R, R Markdown, and Reproducibility

R is a free, open-source software package/programming language for statistical computing. You should have begun to learn it in 36-401 (if not before). No other form of computational work will be accepted. If you are not able to use R, or do not have ready, reliable access to a computer on which you can do so, let me know at once.

(There are plenty of other perfectly good computing systems for data analysis --- I learned to do it using Fortran and C, so help me --- but a uniform language is a lot easier to grade, and statisticians have self-organized on R as a standard.)

Communicating your results to others is as important as getting good results in the first place. Every homework assignment will require you to write about that week's data analysis and what you learned from it; this writing is part of the assignment and will be graded. Raw computer output and R code is not acceptable; your document must be humanly readable.

All homework and exam assignments are to be written up in R Markdown. (If you know what knitr is and would rather use it, ask first.) R Markdown is a system that lets you embed R code, and its output, into a single document. This helps ensure that your work is reproducible, meaning that other people can re-do your analysis and get the same results. It also helps ensure that what you report in your text and figures really is the result of your code. For help on using R Markdown, see "Using R Markdown for Class Reports".

Format Requirements for Homework

For each assignment, you should submit a single PDF file, which is the "knitted", humanly-readable document generated by your R Markdown source file. That source file should integrate all of your text, and the R code to generate all of your numerical results, figures and tables.

Some problems in the homework will require you to do math. R Markdown provides a simple but powerful system for type-setting math. (It's based on the LaTeX document-preparation system widely used in the sciences.) If you can't get it to work, you can hand-write the math and include scans or photos of your writing in the appropriate places in your R Markdown document. You will, however, lose points for doing so, starting with no penalty for homework 1, and growing to a 90% penalty (for those problems) by the final homework. For help on this aspect of using R Markdown, see "Using R Markdown for Class Reports".

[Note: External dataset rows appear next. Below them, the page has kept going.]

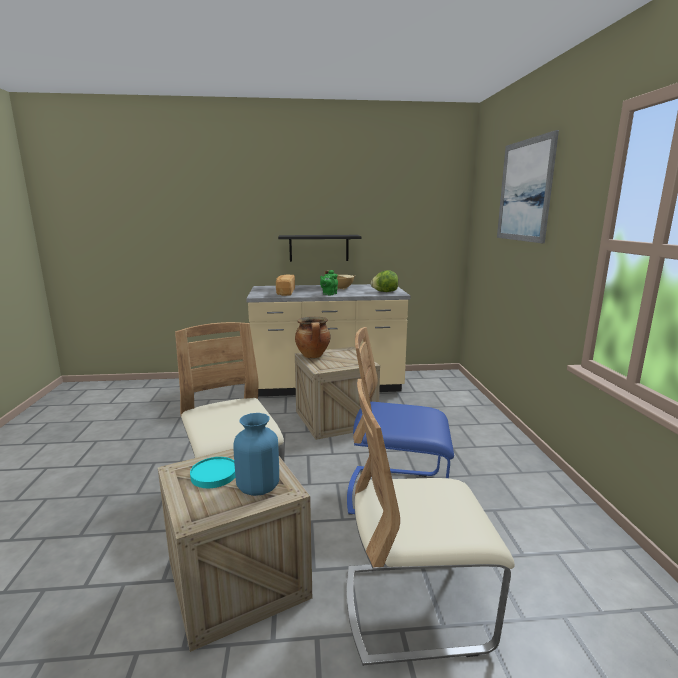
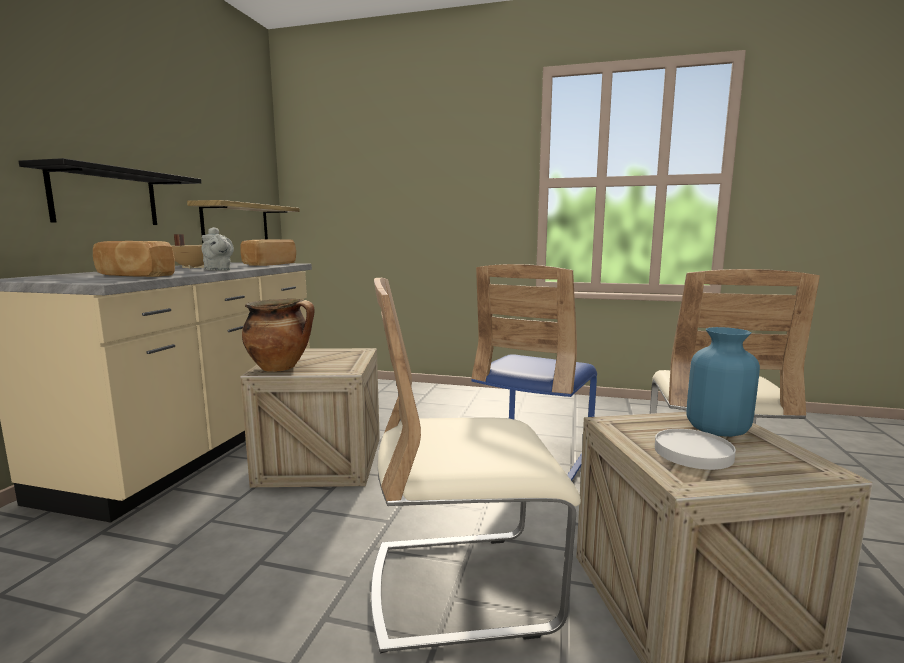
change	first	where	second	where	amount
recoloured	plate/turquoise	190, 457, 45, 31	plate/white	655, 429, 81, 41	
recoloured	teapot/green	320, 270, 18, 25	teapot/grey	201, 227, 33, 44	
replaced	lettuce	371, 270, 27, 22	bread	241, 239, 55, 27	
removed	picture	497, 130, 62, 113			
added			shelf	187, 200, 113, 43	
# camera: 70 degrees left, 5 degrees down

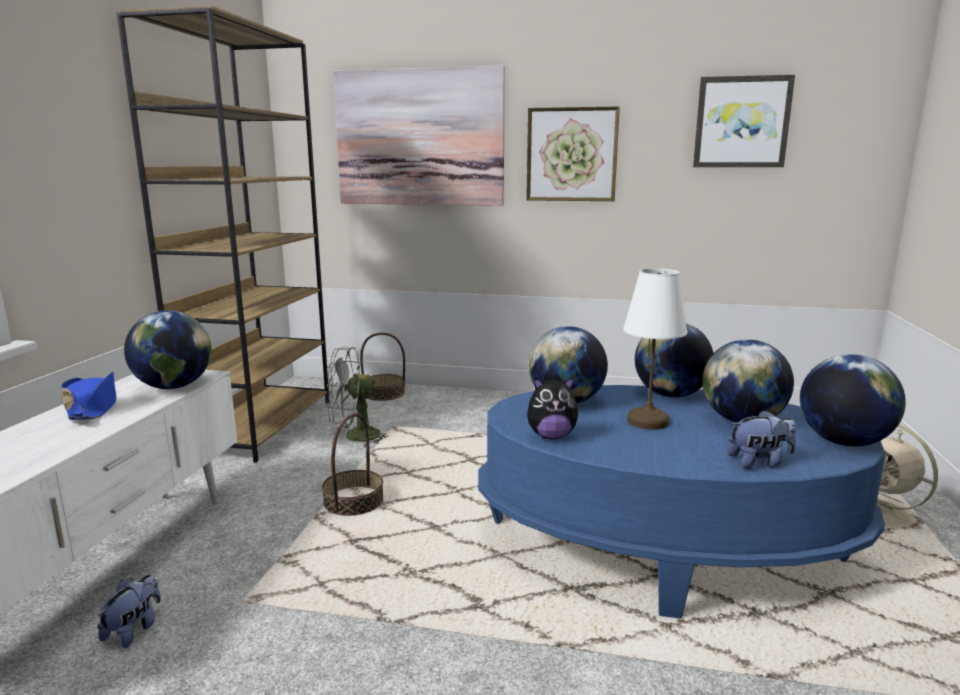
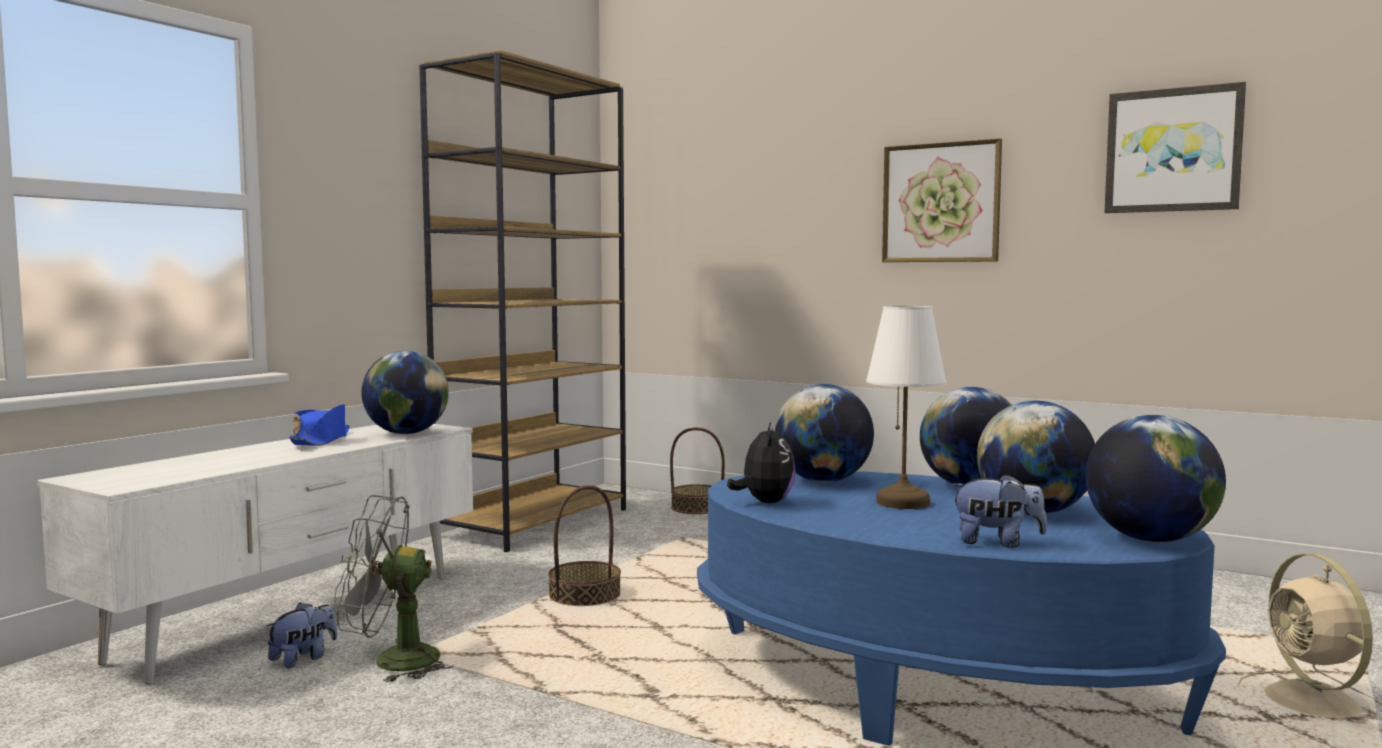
change	first	where	second	where	amount
moved	fan/grey	326, 347, 62, 101		334, 495, 119, 188	
removed	picture	333, 65, 172, 141			
turned	plush toy	527, 377, 52, 62		727, 422, 69, 81	105 degrees counterclockwise
# camera: 20 degrees right, 10 degrees down

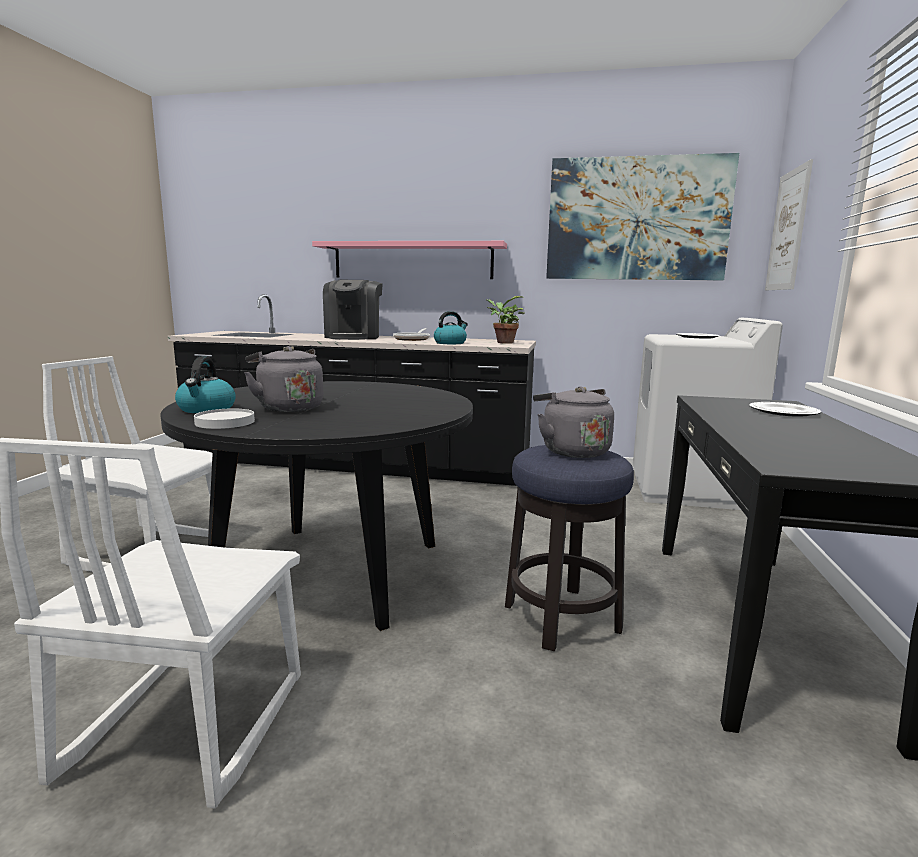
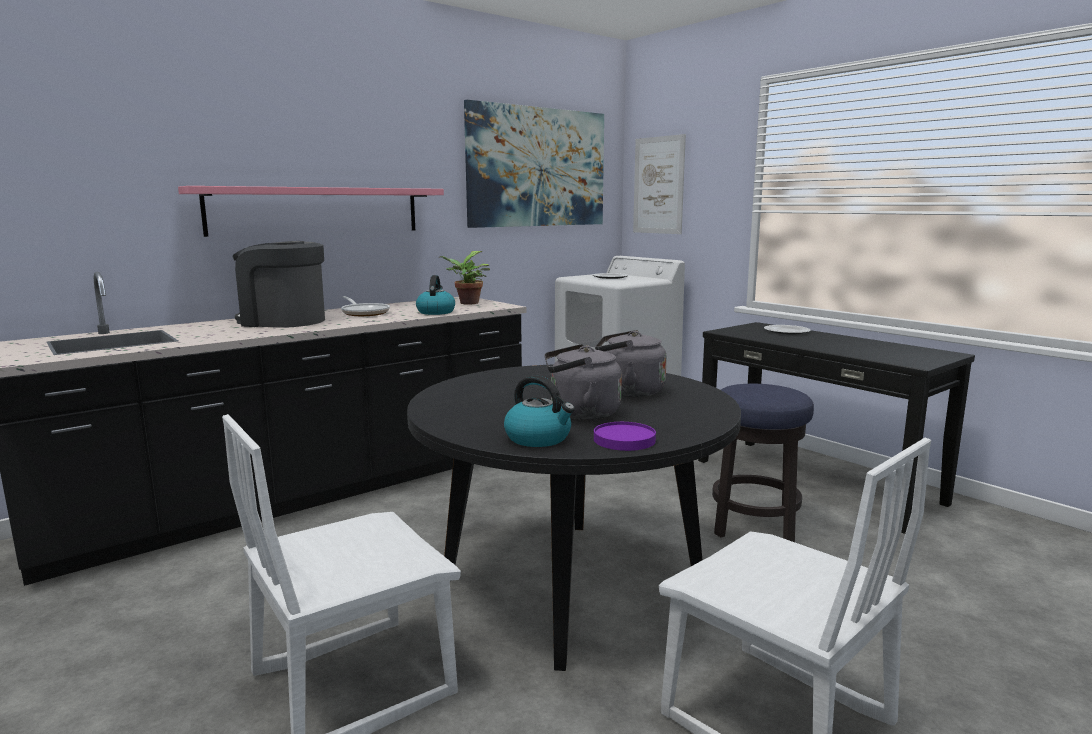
change	first	where	second	where	amount
recoloured	plate/white	194, 409, 61, 20	plate/purple	594, 422, 62, 29	
turned	coffee machine	323, 280, 60, 60		232, 241, 93, 87	150 degrees clockwise
moved	kettle/grey	533, 386, 81, 72		595, 330, 72, 67	
# camera: 50 degrees left, 0 degrees up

Every week, I will randomly select some students and ask you to send me your R Markdown file. You will lose points if your R Markdown file does not, in fact, generate your knitted file (making the obvious allowances for random numbers, etc.). You should expect to be picked for this about once in the semester, but since it will be random sampling with replacement, you may be asked for your R Markdown more than once.

Canvas and Piazza

Homework will be submitted electronically through Gradescope/Canvas. Canvas will also be used for the after-class questions, as a calendar showing all assignments and their due-dates, to distribute some readings, and as the official gradebook.

We will be using the Piazza website for question-answering. You will receive an invitation within the first week of class. Anonymous-to-other-students posting of questions and replies will be allowed, at least initially. Anonymity will go away for everyone if it is abused. During Piazza office hours, someone will be online to respond to questions (and follow-ups) in real time. You are welcome to post at any time, but outside of normal working hours you should expect that the instructors have lives.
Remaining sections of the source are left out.